(EXERCISE DATA)

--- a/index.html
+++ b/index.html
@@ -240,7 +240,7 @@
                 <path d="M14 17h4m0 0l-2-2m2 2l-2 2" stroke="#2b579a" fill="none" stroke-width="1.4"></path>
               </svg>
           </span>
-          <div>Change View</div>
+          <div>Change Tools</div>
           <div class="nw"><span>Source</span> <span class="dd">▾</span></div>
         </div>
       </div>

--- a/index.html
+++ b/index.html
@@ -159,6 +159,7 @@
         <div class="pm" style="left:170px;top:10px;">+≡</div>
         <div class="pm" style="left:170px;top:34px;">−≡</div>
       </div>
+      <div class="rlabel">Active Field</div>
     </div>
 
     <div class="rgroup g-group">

(End EXERCISE DATA)
(EXERCISE DATA)

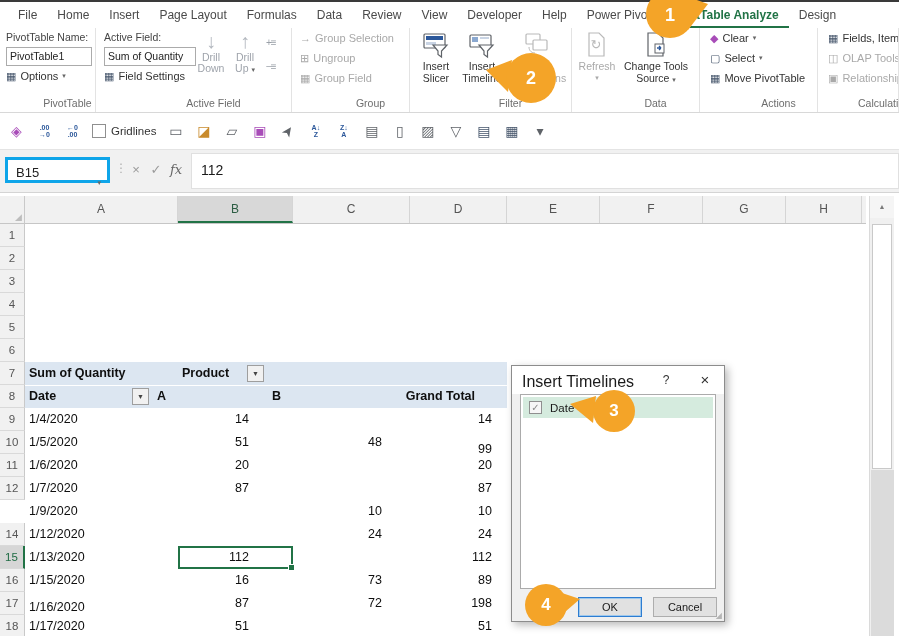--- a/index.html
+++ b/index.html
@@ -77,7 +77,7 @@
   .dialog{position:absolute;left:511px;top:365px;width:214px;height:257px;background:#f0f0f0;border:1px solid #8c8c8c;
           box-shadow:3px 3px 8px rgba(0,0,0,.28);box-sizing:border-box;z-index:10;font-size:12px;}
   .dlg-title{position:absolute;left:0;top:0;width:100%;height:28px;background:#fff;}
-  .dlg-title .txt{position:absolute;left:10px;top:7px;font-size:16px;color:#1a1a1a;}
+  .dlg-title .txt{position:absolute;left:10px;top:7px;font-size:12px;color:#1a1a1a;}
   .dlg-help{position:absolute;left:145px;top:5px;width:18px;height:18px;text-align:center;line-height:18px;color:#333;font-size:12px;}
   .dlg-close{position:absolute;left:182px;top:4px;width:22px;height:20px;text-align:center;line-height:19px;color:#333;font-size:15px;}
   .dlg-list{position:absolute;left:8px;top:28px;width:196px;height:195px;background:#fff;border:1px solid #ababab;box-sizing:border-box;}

(End EXERCISE DATA)

ABOUT THIS TASK | Pull every line containing "font" from the entries above and copy it.

WRITTEN REPLY |
           box-shadow:3px 3px 8px rgba(0,0,0,.28);box-sizing:border-box;z-index:10;font-size:12px;}
-  .dlg-title .txt{position:absolute;left:10px;top:7px;font-size:16px;color:#1a1a1a;}
+  .dlg-title .txt{position:absolute;left:10px;top:7px;font-size:12px;color:#1a1a1a;}
   .dlg-help{position:absolute;left:145px;top:5px;width:18px;height:18px;text-align:center;line-height:18px;color:#333;font-size:12px;}
   .dlg-close{position:absolute;left:182px;top:4px;width:22px;height:20px;text-align:center;line-height:19px;color:#333;font-size:15px;}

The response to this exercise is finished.